◆ **What is expected**: The expected response is the complete listing below, restated exactly, with its pictures omitted.
Supplied data section start
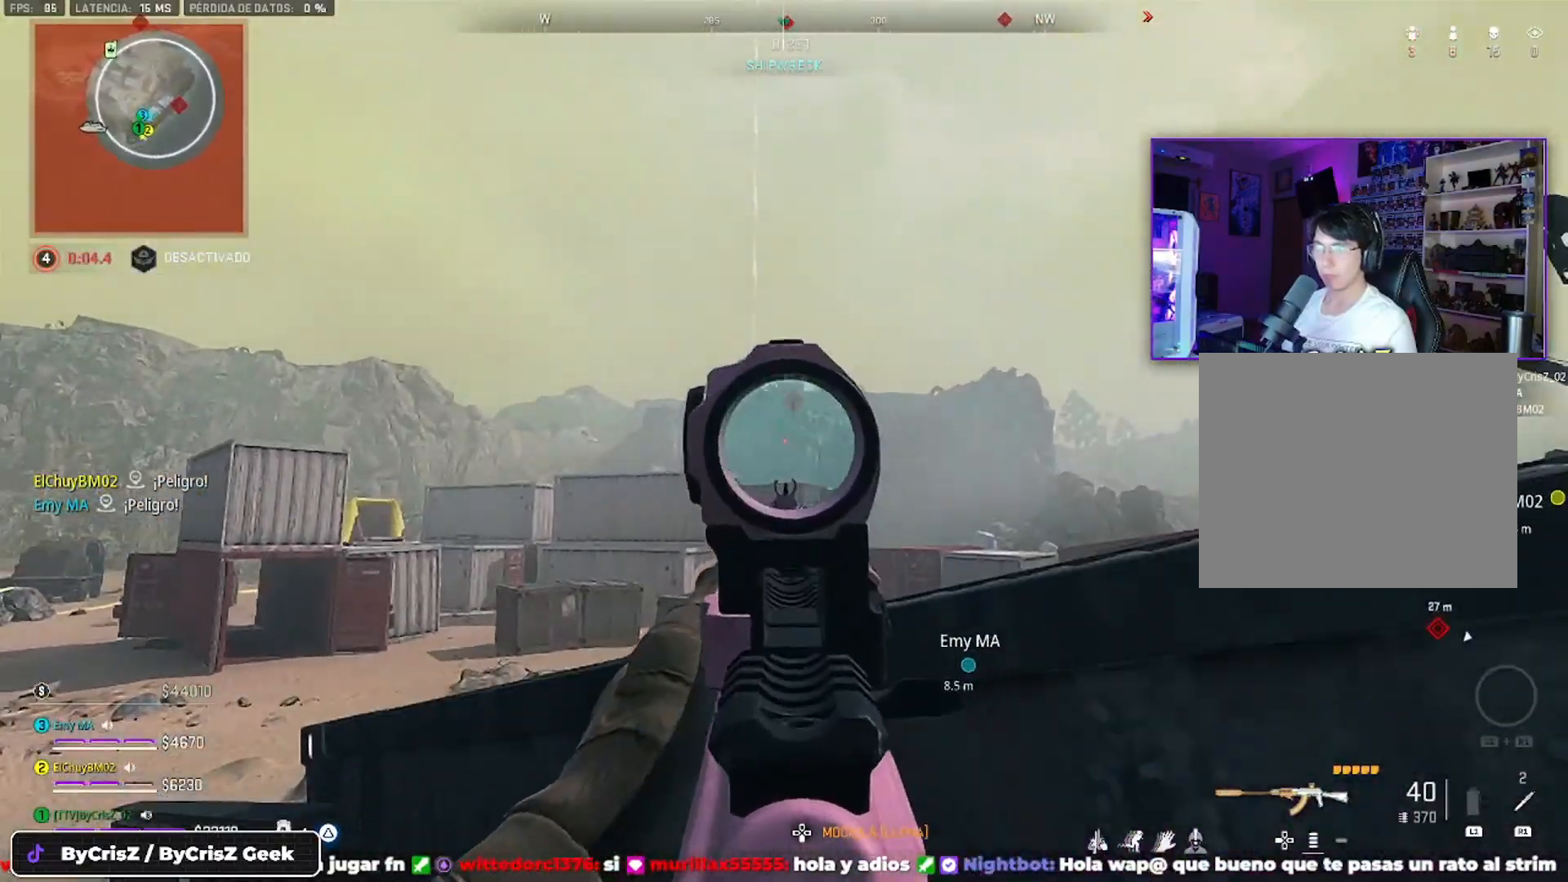
{"dt_ms": 500, "buttons": ["L2", "DPAD_UP"], "left_stick": "center", "right_stick": "center", "events": [[266, "L1", "down"], [333, "left_stick", "center"], [433, "DPAD_UP", "down"], [500, "L1", "up"]]}
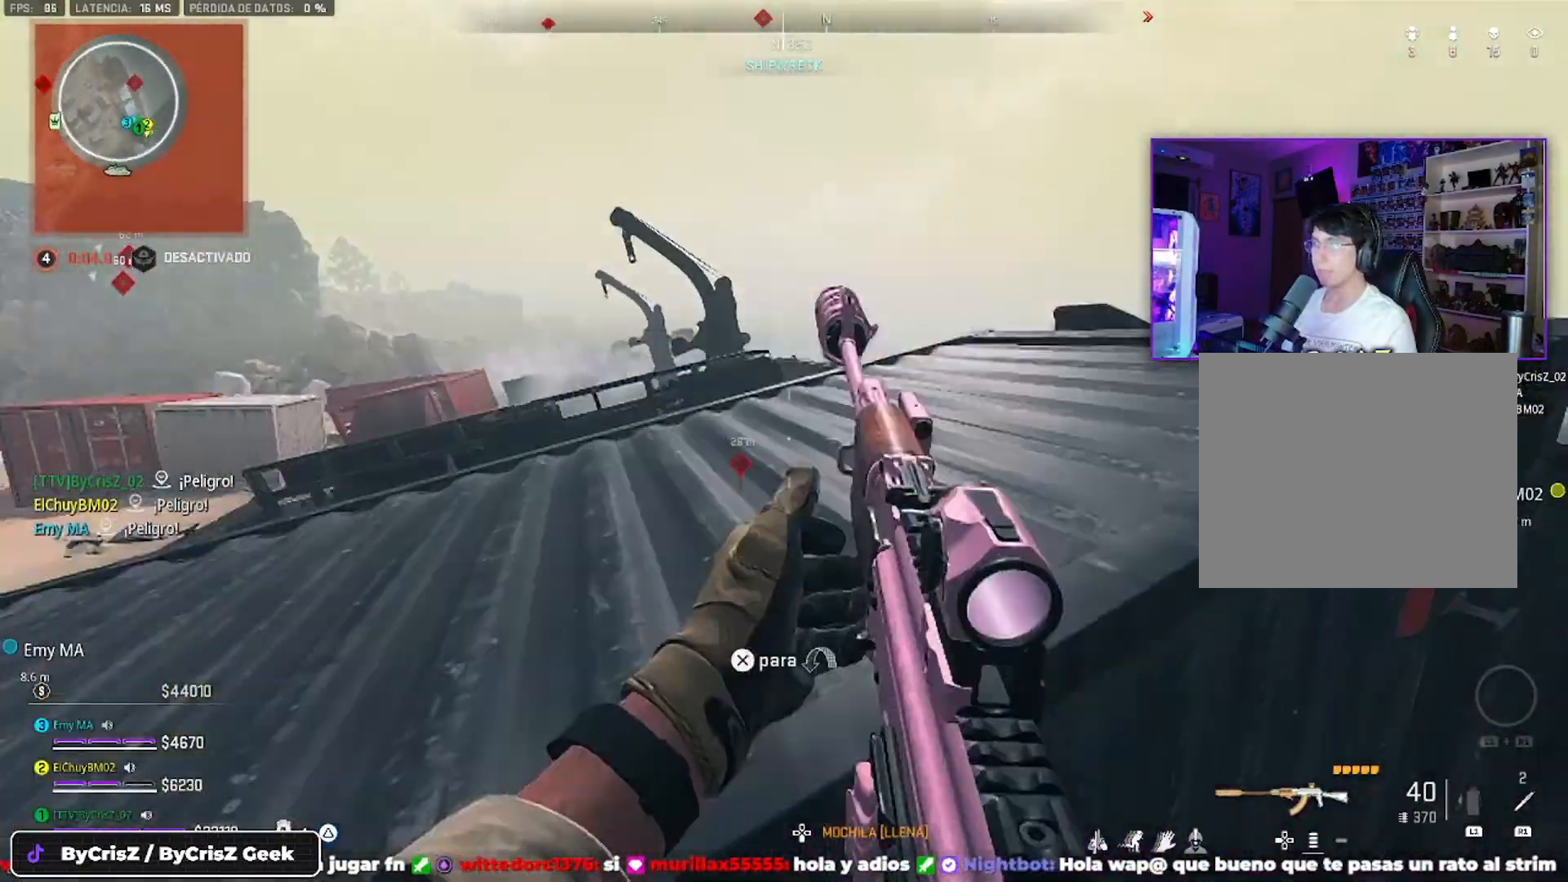
{"dt_ms": 500, "buttons": ["CROSS"], "left_stick": "up", "right_stick": "center", "events": [[66, "DPAD_UP", "up"], [66, "L2", "up"], [66, "right_stick", "down-right"], [133, "left_stick", "right"], [266, "left_stick", "up"], [466, "CROSS", "down"], [466, "right_stick", "center"]]}
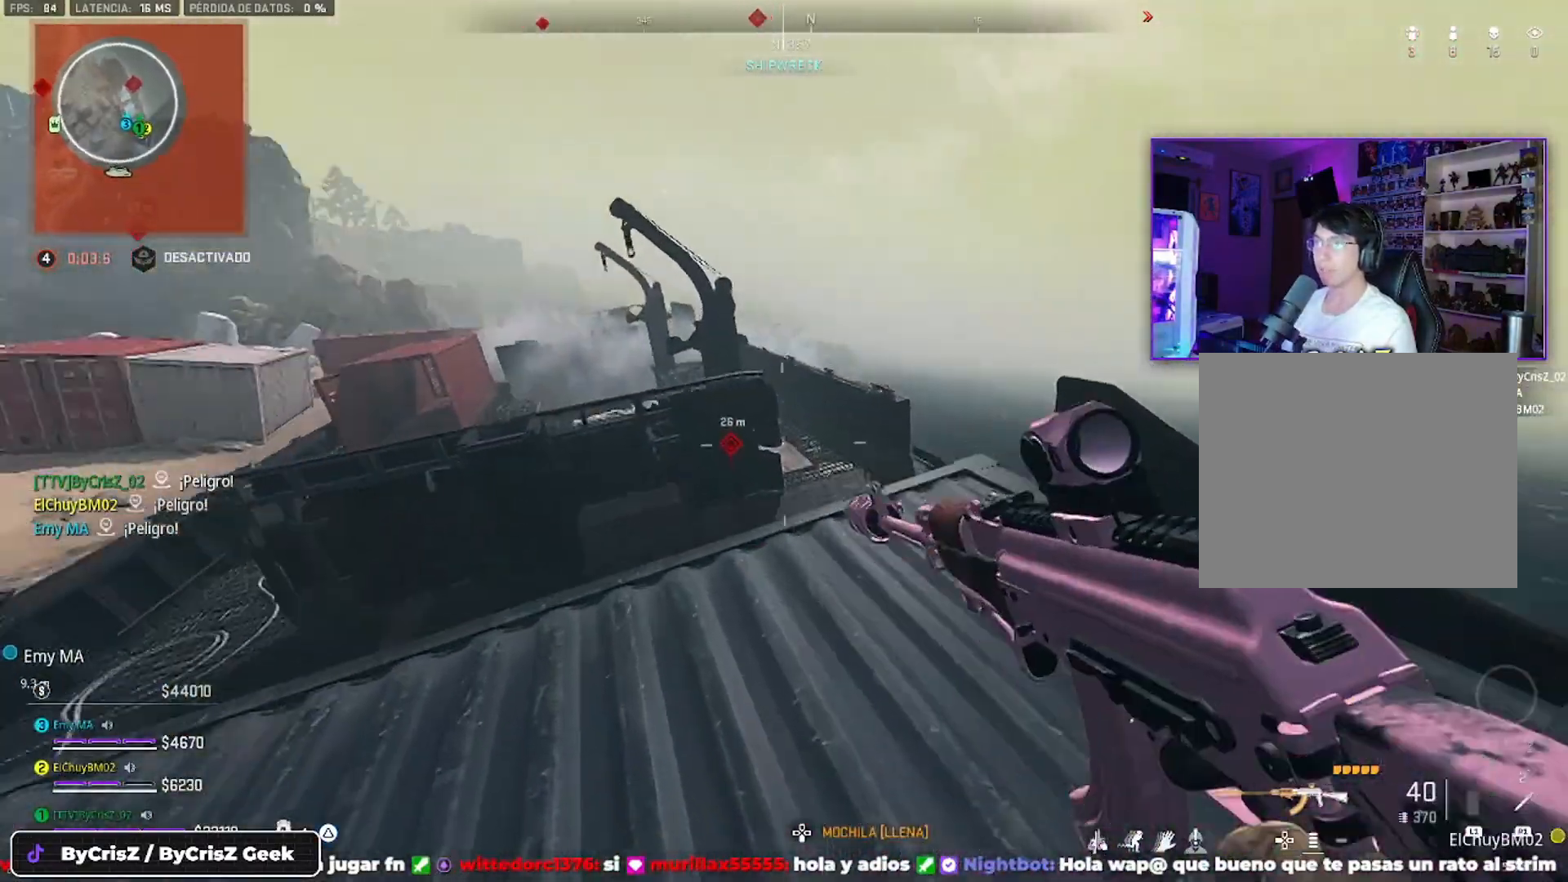
{"dt_ms": 500, "buttons": [], "left_stick": "up-right", "right_stick": "down-right", "events": [[233, "CROSS", "up"], [466, "left_stick", "up-right"], [466, "right_stick", "down-right"]]}
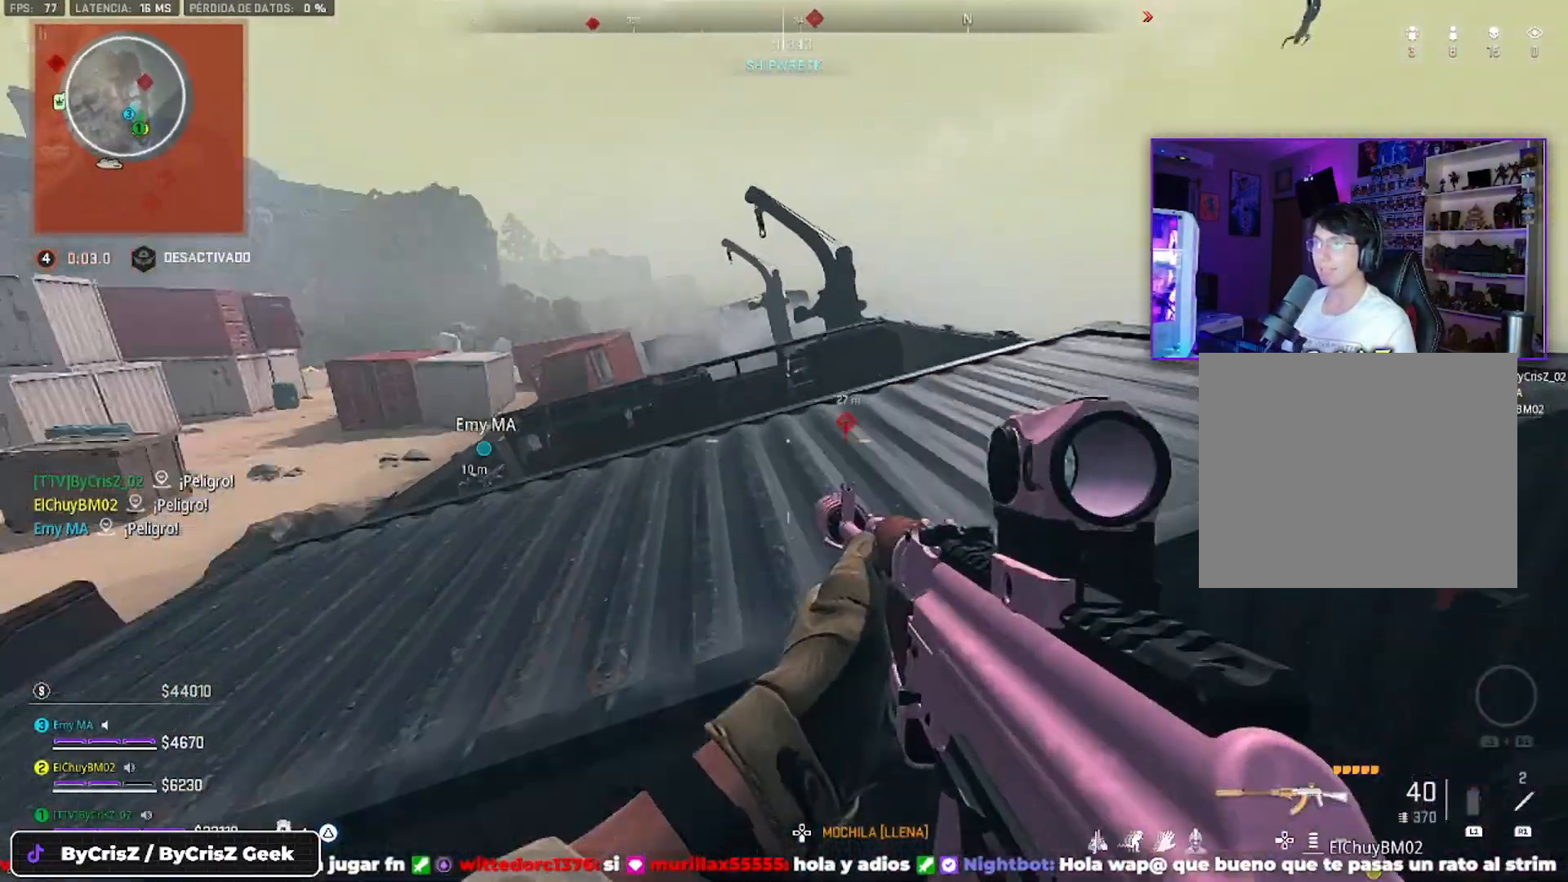
{"dt_ms": 500, "buttons": [], "left_stick": "center", "right_stick": "center", "events": [[100, "left_stick", "down"], [133, "TOUCHPAD", "down"], [166, "DPAD_RIGHT", "down"], [166, "TOUCHPAD", "up"], [166, "left_stick", "center"], [166, "right_stick", "center"], [366, "DPAD_RIGHT", "up"]]}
Supplied data section end
◆ **Task result**:
{"dt_ms": 500, "buttons": ["L2", "DPAD_UP"], "left_stick": "center", "right_stick": "center", "events": [[266, "L1", "down"], [333, "left_stick", "center"], [433, "DPAD_UP", "down"], [500, "L1", "up"]]}
{"dt_ms": 500, "buttons": ["CROSS"], "left_stick": "up", "right_stick": "center", "events": [[66, "DPAD_UP", "up"], [66, "L2", "up"], [66, "right_stick", "down-right"], [133, "left_stick", "right"], [266, "left_stick", "up"], [466, "CROSS", "down"], [466, "right_stick", "center"]]}
{"dt_ms": 500, "buttons": [], "left_stick": "up-right", "right_stick": "down-right", "events": [[233, "CROSS", "up"], [466, "left_stick", "up-right"], [466, "right_stick", "down-right"]]}
{"dt_ms": 500, "buttons": [], "left_stick": "center", "right_stick": "center", "events": [[100, "left_stick", "down"], [133, "TOUCHPAD", "down"], [166, "DPAD_RIGHT", "down"], [166, "TOUCHPAD", "up"], [166, "left_stick", "center"], [166, "right_stick", "center"], [366, "DPAD_RIGHT", "up"]]}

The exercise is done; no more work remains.